CHANGGE CITY, HENAN, CHINA – Zhongpin Inc., a leading meat and food processing company in the People's Republic of China, stated for the fourth quarter ended Dec. 31, net income increased 9% to $5.5 million, or $0.18 per fully-diluted share, gross profit increased 48% to $17.7 million with gross margin of 12.6% while sales increased 39% year-over-year to $139.8 million.
For the year, net income increased 69% to a record $31.4 million, or $1.05 per fully-diluted share, gross profit increased 83% to $68.6 million with gross margin of 12.7%, non-GAAP net income increased 69% to $35.1 million or $1.18 per fully-diluted share and sales increased 85% year-over-year to a record $539.8 million.
"During the year, we successfully executed our capacity-expansion strategy and added 126,000 metric tons of annual production capacity of chilled and frozen pork and more than doubled our annual production capacity of our high-margin, processed meat products," said Xianfu Zhu, chief executive officer of Zhongpin.
For the quarter, revenue from chilled pork reached $76.3 million, or 55% of net sales during the quarter, up 45% from $52.7 million, or 52% of net sales a year ago. Revenue from frozen pork was $46.9 million, up 33% from $35.3 million in the fourth quarter of 2007. Prepared pork product sales increased 39% to $14.7 million from $10.6 million in the same period a year ago.

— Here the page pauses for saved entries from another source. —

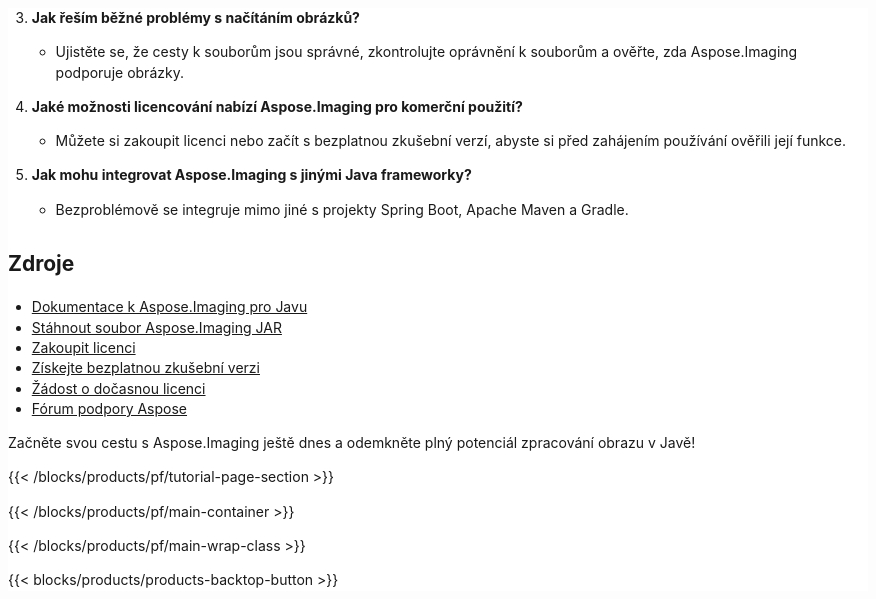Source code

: 3. **Jak řeším běžné problémy s načítáním obrázků?**
   - Ujistěte se, že cesty k souborům jsou správné, zkontrolujte oprávnění k souborům a ověřte, zda Aspose.Imaging podporuje obrázky.

4. **Jaké možnosti licencování nabízí Aspose.Imaging pro komerční použití?**
   - Můžete si zakoupit licenci nebo začít s bezplatnou zkušební verzí, abyste si před zahájením používání ověřili její funkce.

5. **Jak mohu integrovat Aspose.Imaging s jinými Java frameworky?**
   - Bezproblémově se integruje mimo jiné s projekty Spring Boot, Apache Maven a Gradle.

## Zdroje

- [Dokumentace k Aspose.Imaging pro Javu](https://reference.aspose.com/imaging/java/)
- [Stáhnout soubor Aspose.Imaging JAR](https://releases.aspose.com/imaging/java/)
- [Zakoupit licenci](https://purchase.aspose.com/buy)
- [Získejte bezplatnou zkušební verzi](https://releases.aspose.com/imaging/java/)
- [Žádost o dočasnou licenci](https://purchase.aspose.com/temporary-license/)
- [Fórum podpory Aspose](https://forum.aspose.com/c/imaging/10)

Začněte svou cestu s Aspose.Imaging ještě dnes a odemkněte plný potenciál zpracování obrazu v Javě!

{{< /blocks/products/pf/tutorial-page-section >}}

{{< /blocks/products/pf/main-container >}}

{{< /blocks/products/pf/main-wrap-class >}}

{{< blocks/products/products-backtop-button >}}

In January 2009, Zhongpin began production at its new chilled and frozen pork facility in Yongcheng City. This new facility has a total annual production capacity of 80,000 metric tons, approximately 75% of which is dedicated to the production of chilled pork and 25% to the production of frozen pork. Zhongpin expects to quickly ramp up production at this facility to achieve an over 60% utilization rate by the second quarter of 2009.
Construction for Zhongpin’s new pork production facility in Tianjin will begin in April 2009. The new facility will add 100,000 metric tons of chilled and frozen pork products annually and 36,000 metric tons of prepared-meat products.
The prepared meat production line and the new warehouse and distribution center are expected to come on line by the end of the second quarter of 2010 and achieve their target unitization rate at the end of the fourth quarter of 2010. The Tianjin City facility will facilitate Zhongpin's penetration into Northern China, which is one of the company's primary target markets.
Zhongpin will begin construction of its new prepared-meat facility in Changge City, Henan Province in April 2009. Management expects that this new facility will add annual prepared meat production capacity of 36,000 metric tons by the end of the fourth quarter of 2009.
Capital expenditures for the next 12 months are expected to be $78.3 million.